Job item:
Retype every line of the listing below word for word, keeping each line break where it falls.

Dataset entries
- - - -

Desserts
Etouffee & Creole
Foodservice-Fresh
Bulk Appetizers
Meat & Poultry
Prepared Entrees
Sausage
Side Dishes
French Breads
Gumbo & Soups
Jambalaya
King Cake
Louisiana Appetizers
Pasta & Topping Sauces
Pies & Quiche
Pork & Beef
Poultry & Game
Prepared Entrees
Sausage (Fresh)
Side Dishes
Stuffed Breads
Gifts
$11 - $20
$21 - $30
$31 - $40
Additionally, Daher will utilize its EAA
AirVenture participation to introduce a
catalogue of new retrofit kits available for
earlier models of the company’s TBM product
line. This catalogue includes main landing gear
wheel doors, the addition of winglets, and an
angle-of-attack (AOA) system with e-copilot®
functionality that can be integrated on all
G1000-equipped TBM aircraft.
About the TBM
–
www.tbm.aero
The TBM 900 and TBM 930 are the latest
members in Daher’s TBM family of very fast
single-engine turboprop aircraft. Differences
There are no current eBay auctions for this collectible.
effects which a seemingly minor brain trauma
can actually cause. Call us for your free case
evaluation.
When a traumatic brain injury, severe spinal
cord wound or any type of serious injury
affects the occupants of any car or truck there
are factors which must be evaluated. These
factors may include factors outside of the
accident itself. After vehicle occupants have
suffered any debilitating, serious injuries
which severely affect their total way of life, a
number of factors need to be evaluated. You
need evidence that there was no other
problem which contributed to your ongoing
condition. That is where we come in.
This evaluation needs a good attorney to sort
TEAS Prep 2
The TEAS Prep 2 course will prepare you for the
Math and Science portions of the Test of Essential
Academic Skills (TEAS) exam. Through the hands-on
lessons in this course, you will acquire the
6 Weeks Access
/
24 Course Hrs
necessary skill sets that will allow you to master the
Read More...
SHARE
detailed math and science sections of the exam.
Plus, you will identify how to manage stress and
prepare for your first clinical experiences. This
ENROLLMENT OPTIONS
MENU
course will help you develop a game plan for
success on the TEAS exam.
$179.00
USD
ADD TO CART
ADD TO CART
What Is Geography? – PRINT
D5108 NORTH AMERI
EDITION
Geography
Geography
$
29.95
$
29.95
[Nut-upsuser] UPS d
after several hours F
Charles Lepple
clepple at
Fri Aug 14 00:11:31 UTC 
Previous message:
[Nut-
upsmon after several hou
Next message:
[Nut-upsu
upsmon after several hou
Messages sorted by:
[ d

- - - -

Result of this task:
Desserts
Etouffee & Creole
Foodservice-Fresh
Bulk Appetizers
Meat & Poultry
Prepared Entrees
Sausage
Side Dishes
French Breads
Gumbo & Soups
Jambalaya
King Cake
Louisiana Appetizers
Pasta & Topping Sauces
Pies & Quiche
Pork & Beef
Poultry & Game
Prepared Entrees
Sausage (Fresh)
Side Dishes
Stuffed Breads
Gifts
$11 - $20
$21 - $30
$31 - $40
Additionally, Daher will utilize its EAA
AirVenture participation to introduce a
catalogue of new retrofit kits available for
earlier models of the company’s TBM product
line. This catalogue includes main landing gear
wheel doors, the addition of winglets, and an
angle-of-attack (AOA) system with e-copilot®
functionality that can be integrated on all
G1000-equipped TBM aircraft.
About the TBM
–
www.tbm.aero
The TBM 900 and TBM 930 are the latest
members in Daher’s TBM family of very fast
single-engine turboprop aircraft. Differences
There are no current eBay auctions for this collectible.
effects which a seemingly minor brain trauma
can actually cause. Call us for your free case
evaluation.
When a traumatic brain injury, severe spinal
cord wound or any type of serious injury
affects the occupants of any car or truck there
are factors which must be evaluated. These
factors may include factors outside of the
accident itself. After vehicle occupants have
suffered any debilitating, serious injuries
which severely affect their total way of life, a
number of factors need to be evaluated. You
need evidence that there was no other
problem which contributed to your ongoing
condition. That is where we come in.
This evaluation needs a good attorney to sort
TEAS Prep 2
The TEAS Prep 2 course will prepare you for the
Math and Science portions of the Test of Essential
Academic Skills (TEAS) exam. Through the hands-on
lessons in this course, you will acquire the
6 Weeks Access
/
24 Course Hrs
necessary skill sets that will allow you to master the
Read More...
SHARE
detailed math and science sections of the exam.
Plus, you will identify how to manage stress and
prepare for your first clinical experiences. This
ENROLLMENT OPTIONS
MENU
course will help you develop a game plan for
success on the TEAS exam.
$179.00
USD
ADD TO CART
ADD TO CART
What Is Geography? – PRINT
D5108 NORTH AMERI
EDITION
Geography
Geography
$
29.95
$
29.95
[Nut-upsuser] UPS d
after several hours F
Charles Lepple
clepple at
Fri Aug 14 00:11:31 UTC 
Previous message:
[Nut-
upsmon after several hou
Next message:
[Nut-upsu
upsmon after several hou
Messages sorted by:
[ d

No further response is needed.